- EXERCISE DATA -
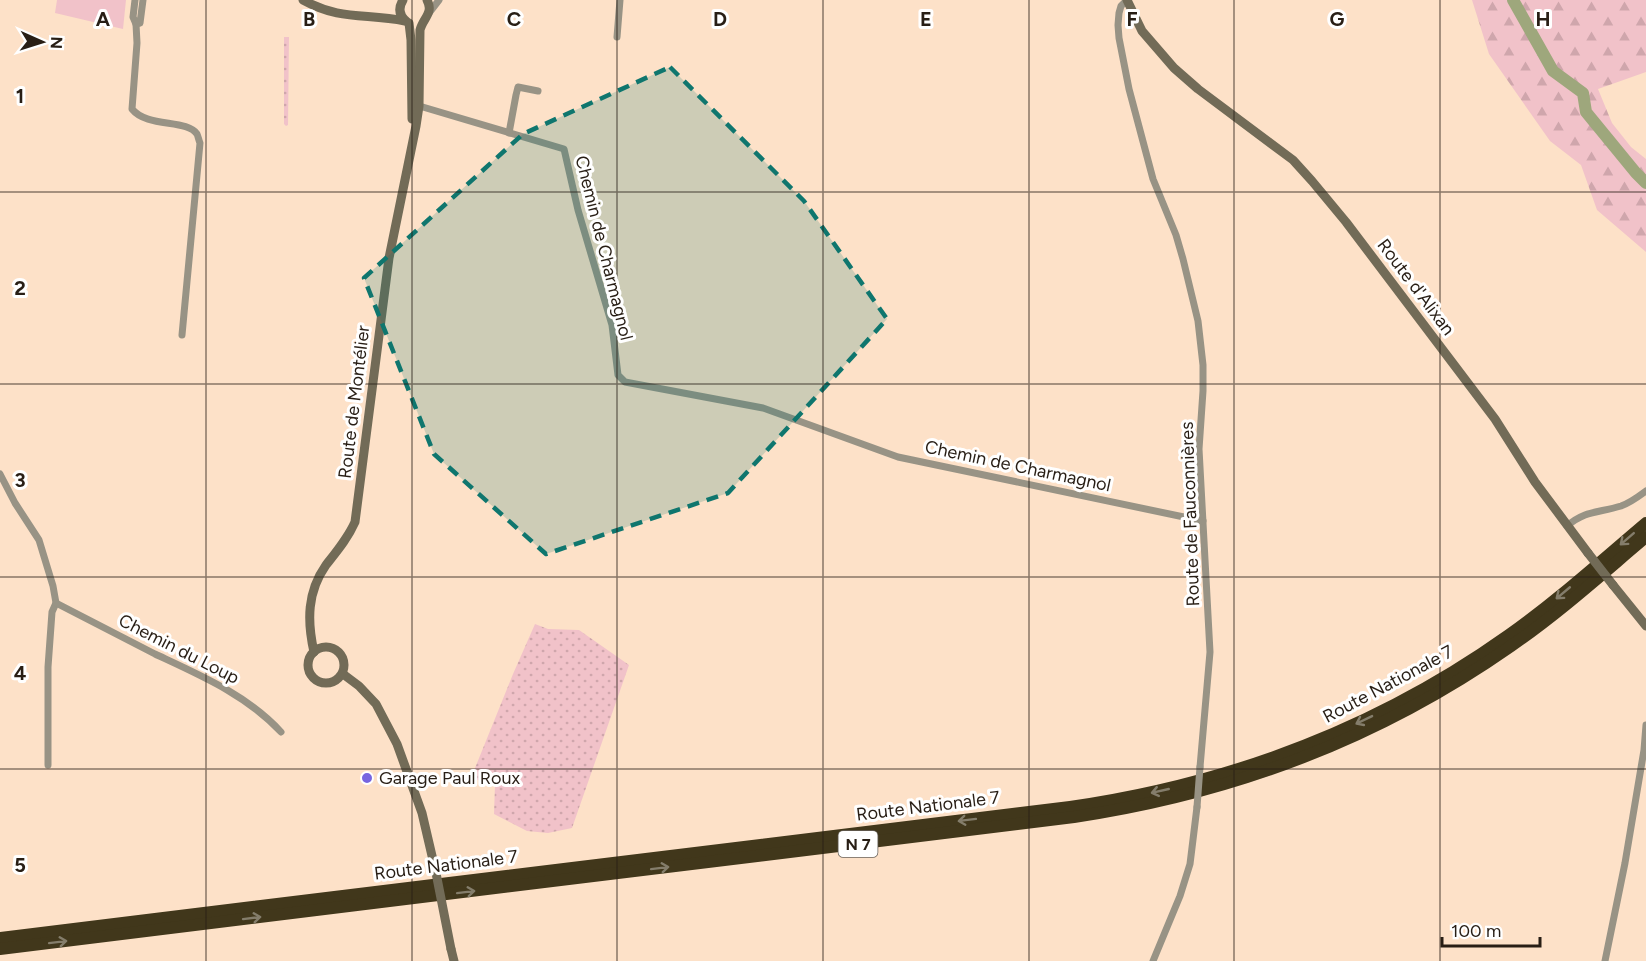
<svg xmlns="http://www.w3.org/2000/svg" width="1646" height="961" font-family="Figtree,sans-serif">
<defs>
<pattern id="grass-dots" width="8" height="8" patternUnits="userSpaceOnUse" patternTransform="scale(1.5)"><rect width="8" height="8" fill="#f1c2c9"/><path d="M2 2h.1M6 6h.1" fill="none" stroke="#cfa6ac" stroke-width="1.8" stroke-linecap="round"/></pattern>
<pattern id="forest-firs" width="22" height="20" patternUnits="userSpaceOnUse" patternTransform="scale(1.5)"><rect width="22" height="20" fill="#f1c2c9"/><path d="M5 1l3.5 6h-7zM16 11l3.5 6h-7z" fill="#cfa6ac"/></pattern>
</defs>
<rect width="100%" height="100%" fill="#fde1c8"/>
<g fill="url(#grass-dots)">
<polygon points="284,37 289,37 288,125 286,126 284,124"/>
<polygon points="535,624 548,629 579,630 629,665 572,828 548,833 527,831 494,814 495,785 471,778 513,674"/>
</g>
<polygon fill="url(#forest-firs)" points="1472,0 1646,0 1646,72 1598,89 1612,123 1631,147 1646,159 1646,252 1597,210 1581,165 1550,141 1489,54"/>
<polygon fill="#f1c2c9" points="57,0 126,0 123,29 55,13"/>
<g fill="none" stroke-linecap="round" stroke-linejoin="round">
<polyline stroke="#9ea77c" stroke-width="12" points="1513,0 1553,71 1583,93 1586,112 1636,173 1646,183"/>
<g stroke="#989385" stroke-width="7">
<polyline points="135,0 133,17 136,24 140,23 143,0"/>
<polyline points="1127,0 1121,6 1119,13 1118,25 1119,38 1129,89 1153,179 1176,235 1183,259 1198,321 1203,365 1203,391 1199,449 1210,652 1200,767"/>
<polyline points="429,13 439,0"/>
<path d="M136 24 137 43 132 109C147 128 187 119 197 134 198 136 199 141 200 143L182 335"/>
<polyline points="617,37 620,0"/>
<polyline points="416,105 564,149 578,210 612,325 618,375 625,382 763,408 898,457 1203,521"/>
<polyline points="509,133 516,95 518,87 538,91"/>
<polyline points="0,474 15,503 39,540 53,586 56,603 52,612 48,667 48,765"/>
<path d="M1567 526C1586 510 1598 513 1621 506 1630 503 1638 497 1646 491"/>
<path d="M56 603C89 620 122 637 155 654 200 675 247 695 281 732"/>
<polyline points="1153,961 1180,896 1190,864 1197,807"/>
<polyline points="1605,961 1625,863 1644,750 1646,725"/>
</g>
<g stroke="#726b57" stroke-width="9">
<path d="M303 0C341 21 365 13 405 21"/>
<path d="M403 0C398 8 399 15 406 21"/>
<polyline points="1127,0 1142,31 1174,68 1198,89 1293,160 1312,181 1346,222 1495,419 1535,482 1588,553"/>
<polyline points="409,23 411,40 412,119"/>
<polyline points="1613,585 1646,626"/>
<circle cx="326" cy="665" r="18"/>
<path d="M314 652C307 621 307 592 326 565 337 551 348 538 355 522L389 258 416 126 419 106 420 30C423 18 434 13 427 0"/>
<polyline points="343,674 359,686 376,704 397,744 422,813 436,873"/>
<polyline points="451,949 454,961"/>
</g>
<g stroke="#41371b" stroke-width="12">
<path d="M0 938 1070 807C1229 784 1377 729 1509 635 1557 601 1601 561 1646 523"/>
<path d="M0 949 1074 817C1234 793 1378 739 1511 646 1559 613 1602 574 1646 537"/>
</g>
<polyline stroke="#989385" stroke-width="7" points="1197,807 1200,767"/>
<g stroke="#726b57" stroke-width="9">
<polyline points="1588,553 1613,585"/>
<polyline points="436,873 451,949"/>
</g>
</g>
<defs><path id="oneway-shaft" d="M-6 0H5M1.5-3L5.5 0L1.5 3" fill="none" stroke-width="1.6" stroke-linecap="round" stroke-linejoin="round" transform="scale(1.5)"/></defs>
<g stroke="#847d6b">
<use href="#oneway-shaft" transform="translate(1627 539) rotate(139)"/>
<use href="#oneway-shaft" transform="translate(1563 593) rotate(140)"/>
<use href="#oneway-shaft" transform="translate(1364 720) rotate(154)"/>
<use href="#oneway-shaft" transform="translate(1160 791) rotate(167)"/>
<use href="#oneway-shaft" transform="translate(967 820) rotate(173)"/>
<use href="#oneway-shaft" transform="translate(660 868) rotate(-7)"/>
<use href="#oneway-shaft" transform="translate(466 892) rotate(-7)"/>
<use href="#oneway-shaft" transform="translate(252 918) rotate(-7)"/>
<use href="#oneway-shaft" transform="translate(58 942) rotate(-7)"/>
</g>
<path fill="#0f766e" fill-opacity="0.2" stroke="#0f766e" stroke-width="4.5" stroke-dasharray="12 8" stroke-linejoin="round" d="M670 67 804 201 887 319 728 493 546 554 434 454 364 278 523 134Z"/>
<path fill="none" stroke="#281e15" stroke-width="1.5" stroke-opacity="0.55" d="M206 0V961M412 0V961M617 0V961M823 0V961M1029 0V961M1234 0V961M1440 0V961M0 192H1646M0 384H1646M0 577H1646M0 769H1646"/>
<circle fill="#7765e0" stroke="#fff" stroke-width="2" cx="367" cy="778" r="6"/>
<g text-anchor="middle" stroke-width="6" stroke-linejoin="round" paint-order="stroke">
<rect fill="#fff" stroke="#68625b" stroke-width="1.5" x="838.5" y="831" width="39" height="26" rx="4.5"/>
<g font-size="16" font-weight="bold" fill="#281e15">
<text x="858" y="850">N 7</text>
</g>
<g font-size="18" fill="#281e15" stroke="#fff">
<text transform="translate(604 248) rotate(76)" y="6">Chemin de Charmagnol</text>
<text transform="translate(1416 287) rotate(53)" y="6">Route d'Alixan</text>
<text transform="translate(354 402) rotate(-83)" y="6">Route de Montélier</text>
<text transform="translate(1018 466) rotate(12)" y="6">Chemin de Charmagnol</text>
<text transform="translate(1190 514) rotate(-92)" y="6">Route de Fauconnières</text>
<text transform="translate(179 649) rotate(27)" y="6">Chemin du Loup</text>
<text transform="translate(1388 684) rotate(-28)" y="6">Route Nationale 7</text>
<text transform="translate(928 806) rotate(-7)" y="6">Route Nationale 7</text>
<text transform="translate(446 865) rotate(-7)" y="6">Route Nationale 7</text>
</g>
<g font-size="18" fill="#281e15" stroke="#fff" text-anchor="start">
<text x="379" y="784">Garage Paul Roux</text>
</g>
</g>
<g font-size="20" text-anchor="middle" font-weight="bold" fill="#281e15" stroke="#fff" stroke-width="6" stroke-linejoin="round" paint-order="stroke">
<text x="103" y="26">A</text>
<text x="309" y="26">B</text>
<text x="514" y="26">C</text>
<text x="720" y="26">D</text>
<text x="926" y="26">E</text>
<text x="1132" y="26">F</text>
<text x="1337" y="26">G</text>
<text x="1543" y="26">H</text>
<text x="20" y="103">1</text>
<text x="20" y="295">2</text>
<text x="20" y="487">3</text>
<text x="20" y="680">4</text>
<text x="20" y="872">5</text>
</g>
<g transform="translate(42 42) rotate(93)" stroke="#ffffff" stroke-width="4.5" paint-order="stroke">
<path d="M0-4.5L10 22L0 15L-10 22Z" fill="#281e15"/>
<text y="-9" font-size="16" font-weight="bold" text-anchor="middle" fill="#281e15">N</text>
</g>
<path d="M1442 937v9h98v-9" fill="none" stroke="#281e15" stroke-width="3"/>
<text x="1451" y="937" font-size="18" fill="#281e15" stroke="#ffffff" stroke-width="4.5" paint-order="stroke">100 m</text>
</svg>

- PROBLEM DESCRIPTION -
The records above are to be transcribed in full, with images omitted.

- PROBLEM SOLUTION -
<svg xmlns="http://www.w3.org/2000/svg" width="1646" height="961" font-family="Figtree,sans-serif">
<defs>
<pattern id="grass-dots" width="8" height="8" patternUnits="userSpaceOnUse" patternTransform="scale(1.5)"><rect width="8" height="8" fill="#f1c2c9"/><path d="M2 2h.1M6 6h.1" fill="none" stroke="#cfa6ac" stroke-width="1.8" stroke-linecap="round"/></pattern>
<pattern id="forest-firs" width="22" height="20" patternUnits="userSpaceOnUse" patternTransform="scale(1.5)"><rect width="22" height="20" fill="#f1c2c9"/><path d="M5 1l3.5 6h-7zM16 11l3.5 6h-7z" fill="#cfa6ac"/></pattern>
</defs>
<rect width="100%" height="100%" fill="#fde1c8"/>
<g fill="url(#grass-dots)">
<polygon points="284,37 289,37 288,125 286,126 284,124"/>
<polygon points="535,624 548,629 579,630 629,665 572,828 548,833 527,831 494,814 495,785 471,778 513,674"/>
</g>
<polygon fill="url(#forest-firs)" points="1472,0 1646,0 1646,72 1598,89 1612,123 1631,147 1646,159 1646,252 1597,210 1581,165 1550,141 1489,54"/>
<polygon fill="#f1c2c9" points="57,0 126,0 123,29 55,13"/>
<g fill="none" stroke-linecap="round" stroke-linejoin="round">
<polyline stroke="#9ea77c" stroke-width="12" points="1513,0 1553,71 1583,93 1586,112 1636,173 1646,183"/>
<g stroke="#989385" stroke-width="7">
<polyline points="135,0 133,17 136,24 140,23 143,0"/>
<polyline points="1127,0 1121,6 1119,13 1118,25 1119,38 1129,89 1153,179 1176,235 1183,259 1198,321 1203,365 1203,391 1199,449 1210,652 1200,767"/>
<polyline points="429,13 439,0"/>
<path d="M136 24 137 43 132 109C147 128 187 119 197 134 198 136 199 141 200 143L182 335"/>
<polyline points="617,37 620,0"/>
<polyline points="416,105 564,149 578,210 612,325 618,375 625,382 763,408 898,457 1203,521"/>
<polyline points="509,133 516,95 518,87 538,91"/>
<polyline points="0,474 15,503 39,540 53,586 56,603 52,612 48,667 48,765"/>
<path d="M1567 526C1586 510 1598 513 1621 506 1630 503 1638 497 1646 491"/>
<path d="M56 603C89 620 122 637 155 654 200 675 247 695 281 732"/>
<polyline points="1153,961 1180,896 1190,864 1197,807"/>
<polyline points="1605,961 1625,863 1644,750 1646,725"/>
</g>
<g stroke="#726b57" stroke-width="9">
<path d="M303 0C341 21 365 13 405 21"/>
<path d="M403 0C398 8 399 15 406 21"/>
<polyline points="1127,0 1142,31 1174,68 1198,89 1293,160 1312,181 1346,222 1495,419 1535,482 1588,553"/>
<polyline points="409,23 411,40 412,119"/>
<polyline points="1613,585 1646,626"/>
<circle cx="326" cy="665" r="18"/>
<path d="M314 652C307 621 307 592 326 565 337 551 348 538 355 522L389 258 416 126 419 106 420 30C423 18 434 13 427 0"/>
<polyline points="343,674 359,686 376,704 397,744 422,813 436,873"/>
<polyline points="451,949 454,961"/>
</g>
<g stroke="#41371b" stroke-width="12">
<path d="M0 938 1070 807C1229 784 1377 729 1509 635 1557 601 1601 561 1646 523"/>
<path d="M0 949 1074 817C1234 793 1378 739 1511 646 1559 613 1602 574 1646 537"/>
</g>
<polyline stroke="#989385" stroke-width="7" points="1197,807 1200,767"/>
<g stroke="#726b57" stroke-width="9">
<polyline points="1588,553 1613,585"/>
<polyline points="436,873 451,949"/>
</g>
</g>
<defs><path id="oneway-shaft" d="M-6 0H5M1.5-3L5.5 0L1.5 3" fill="none" stroke-width="1.6" stroke-linecap="round" stroke-linejoin="round" transform="scale(1.5)"/></defs>
<g stroke="#847d6b">
<use href="#oneway-shaft" transform="translate(1627 539) rotate(139)"/>
<use href="#oneway-shaft" transform="translate(1563 593) rotate(140)"/>
<use href="#oneway-shaft" transform="translate(1364 720) rotate(154)"/>
<use href="#oneway-shaft" transform="translate(1160 791) rotate(167)"/>
<use href="#oneway-shaft" transform="translate(967 820) rotate(173)"/>
<use href="#oneway-shaft" transform="translate(660 868) rotate(-7)"/>
<use href="#oneway-shaft" transform="translate(466 892) rotate(-7)"/>
<use href="#oneway-shaft" transform="translate(252 918) rotate(-7)"/>
<use href="#oneway-shaft" transform="translate(58 942) rotate(-7)"/>
</g>
<path fill="#0f766e" fill-opacity="0.2" stroke="#0f766e" stroke-width="4.5" stroke-dasharray="12 8" stroke-linejoin="round" d="M670 67 804 201 887 319 728 493 546 554 434 454 364 278 523 134Z"/>
<path fill="none" stroke="#281e15" stroke-width="1.5" stroke-opacity="0.55" d="M206 0V961M412 0V961M617 0V961M823 0V961M1029 0V961M1234 0V961M1440 0V961M0 192H1646M0 384H1646M0 577H1646M0 769H1646"/>
<circle fill="#7765e0" stroke="#fff" stroke-width="2" cx="367" cy="778" r="6"/>
<g text-anchor="middle" stroke-width="6" stroke-linejoin="round" paint-order="stroke">
<rect fill="#fff" stroke="#68625b" stroke-width="1.5" x="838.5" y="831" width="39" height="26" rx="4.5"/>
<g font-size="16" font-weight="bold" fill="#281e15">
<text x="858" y="850">N 7</text>
</g>
<g font-size="18" fill="#281e15" stroke="#fff">
<text transform="translate(604 248) rotate(76)" y="6">Chemin de Charmagnol</text>
<text transform="translate(1416 287) rotate(53)" y="6">Route d'Alixan</text>
<text transform="translate(354 402) rotate(-83)" y="6">Route de Montélier</text>
<text transform="translate(1018 466) rotate(12)" y="6">Chemin de Charmagnol</text>
<text transform="translate(1190 514) rotate(-92)" y="6">Route de Fauconnières</text>
<text transform="translate(179 649) rotate(27)" y="6">Chemin du Loup</text>
<text transform="translate(1388 684) rotate(-28)" y="6">Route Nationale 7</text>
<text transform="translate(928 806) rotate(-7)" y="6">Route Nationale 7</text>
<text transform="translate(446 865) rotate(-7)" y="6">Route Nationale 7</text>
</g>
<g font-size="18" fill="#281e15" stroke="#fff" text-anchor="start">
<text x="379" y="784">Garage Paul Roux</text>
</g>
</g>
<g font-size="20" text-anchor="middle" font-weight="bold" fill="#281e15" stroke="#fff" stroke-width="6" stroke-linejoin="round" paint-order="stroke">
<text x="103" y="26">A</text>
<text x="309" y="26">B</text>
<text x="514" y="26">C</text>
<text x="720" y="26">D</text>
<text x="926" y="26">E</text>
<text x="1132" y="26">F</text>
<text x="1337" y="26">G</text>
<text x="1543" y="26">H</text>
<text x="20" y="103">1</text>
<text x="20" y="295">2</text>
<text x="20" y="487">3</text>
<text x="20" y="680">4</text>
<text x="20" y="872">5</text>
</g>
<g transform="translate(42 42) rotate(93)" stroke="#ffffff" stroke-width="4.5" paint-order="stroke">
<path d="M0-4.5L10 22L0 15L-10 22Z" fill="#281e15"/>
<text y="-9" font-size="16" font-weight="bold" text-anchor="middle" fill="#281e15">N</text>
</g>
<path d="M1442 937v9h98v-9" fill="none" stroke="#281e15" stroke-width="3"/>
<text x="1451" y="937" font-size="18" fill="#281e15" stroke="#ffffff" stroke-width="4.5" paint-order="stroke">100 m</text>
</svg>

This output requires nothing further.